Funding for the dinners has also come from MSU’s Office of Student Services, College of Osteopathic Medicine and the Office of Inclusion and Intercultural Initiatives, Ley said. Dinners are organized by Rose and the MSU Department of Psychiatry.

The dinners now include high profile speakers, such as Dr. Bill Anderson, an osteopathic physician who was a brother-in-law of Martin Luther King Jr. and a supporter of the civil rights movement, Ley said.

All medical students are welcome at the focus dinners, not just minorities, and second-year medical student James Dodge said the dinners can be a chance for students outside of minority groups to get a new perspective.

“I feel like a lot of my classmates who are white or don’t identify as minorities may not understand the day-to-day issues that people of color face,” said Dodge, who is also white. “Just to hear and be part of that discussion is really informative.”

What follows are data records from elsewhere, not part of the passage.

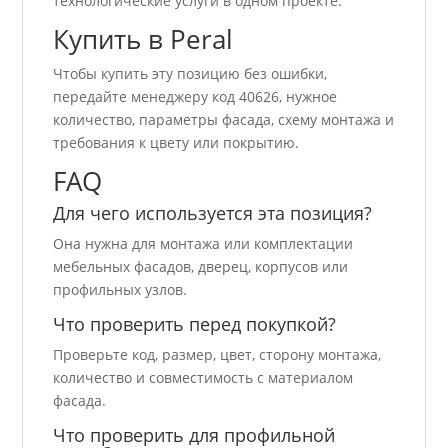
технологические услуги в одном проекте.
Купить в Peral
Чтобы купить эту позицию без ошибки,
передайте менеджеру код 40626, нужное
количество, параметры фасада, схему монтажа и
требования к цвету или покрытию.
FAQ
Для чего используется эта позиция?
Она нужна для монтажа или комплектации
мебельных фасадов, дверец, корпусов или
профильных узлов.
Что проверить перед покупкой?
Проверьте код, размер, цвет, сторону монтажа,
количество и совместимость с материалом
фасада.
Что проверить для профильной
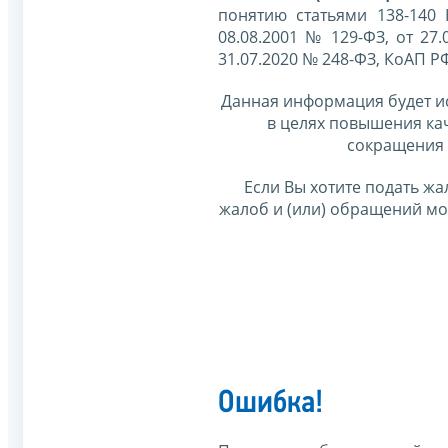
понятию статьями 138-140
08.08.2001 № 129-ФЗ, от 27.
31.07.2020 № 248-ФЗ, КоАП Р
Данная информация будет и
в целях повышения ка
сокращения 
Если Вы хотите подать жа
жалоб и (или) обращений м
Ошибка!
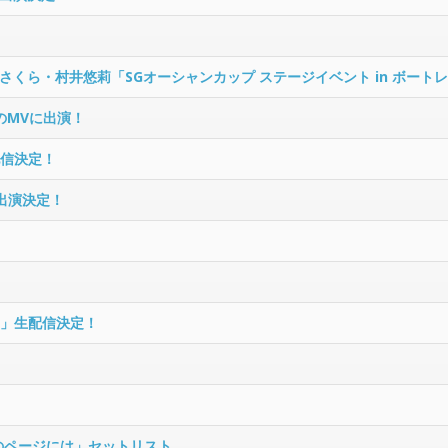
くら・村井悠莉「SGオーシャンカップ ステージイベント in ボート
のMVに出演！
配信決定！
T」に出演決定！
！」生配信決定！
後のページには」セットリスト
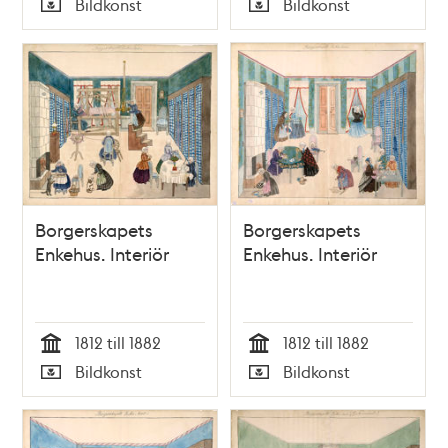
Bildkonst
Bildkonst
Typ
Typ
Borgerskapets
Borgerskapets
Enkehus. Interiör
Enkehus. Interiör
1812 till 1882
1812 till 1882
Tid
Tid
Bildkonst
Bildkonst
Typ
Typ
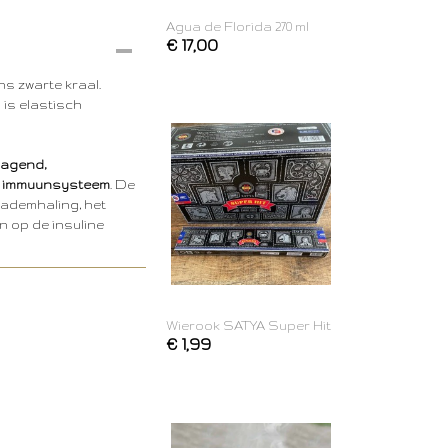
Agua de Florida 270 ml
€ 17,00
s zwarte kraal.
 is elastisch
lagend,
t immuunsysteem
. De
 ademhaling, het
n op de insuline
Wierook SATYA Super Hit
€ 1,99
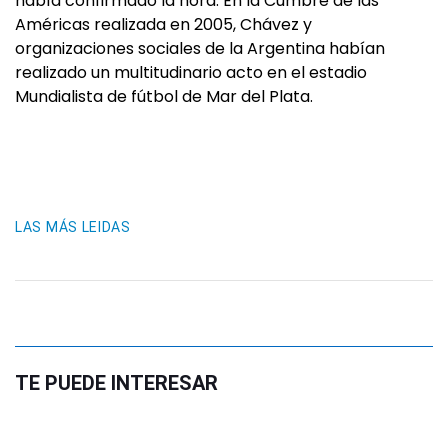
había confirmado la hora. En la Cumbre de las
Américas realizada en 2005, Chávez y
organizaciones sociales de la Argentina habían
realizado un multitudinario acto en el estadio
Mundialista de fútbol de Mar del Plata.
LAS MÁS LEIDAS
TE PUEDE INTERESAR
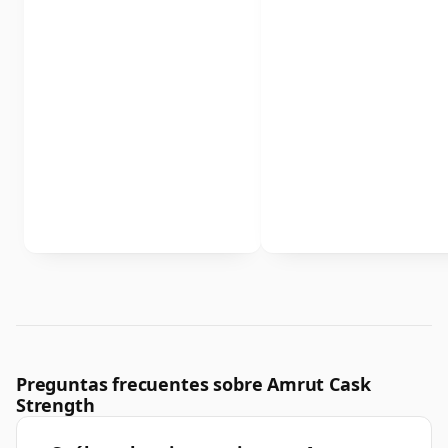
Preguntas frecuentes sobre Amrut Cask
Strength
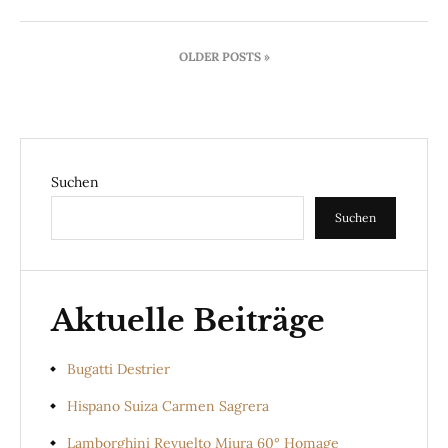
Beitragsnavigation
OLDER POSTS »
Suchen
Suchen
Aktuelle Beiträge
Bugatti Destrier
Hispano Suiza Carmen Sagrera
Lamborghini Revuelto Miura 60° Homage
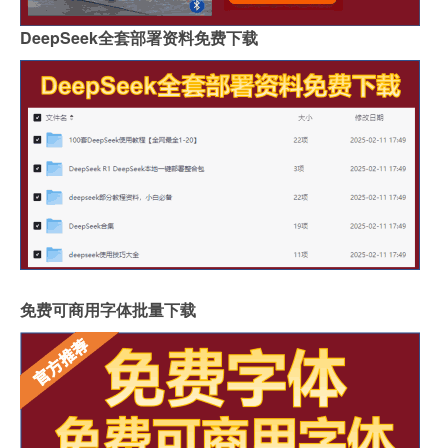
DeepSeek全套部署资料免费下载
免费可商用字体批量下载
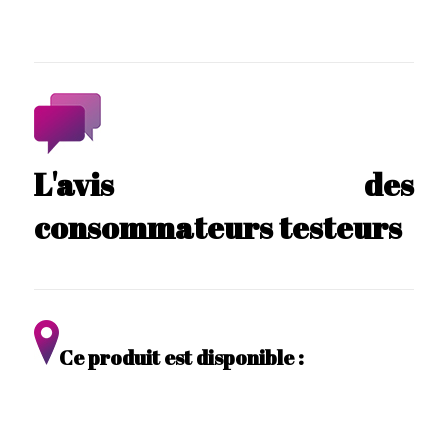
L'avis des
consommateurs testeurs
Ce produit est disponible :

Dodge is a member of a diversity committee with the Joy Initiative, which was formed with the intent of advising the deans and recognizing policies that would be beneficial to medical students of various genders, races and sexualities. While the dinners can be informative, Dodge said they also provide a chance to reach out to peers and university leaders.

“You can really feel a lot of solidarity form in our discussions,” Dodge said. “And from what I could tell, the administration was really listening, and they do end up trying to make policy changes to accommodate the people who need it.”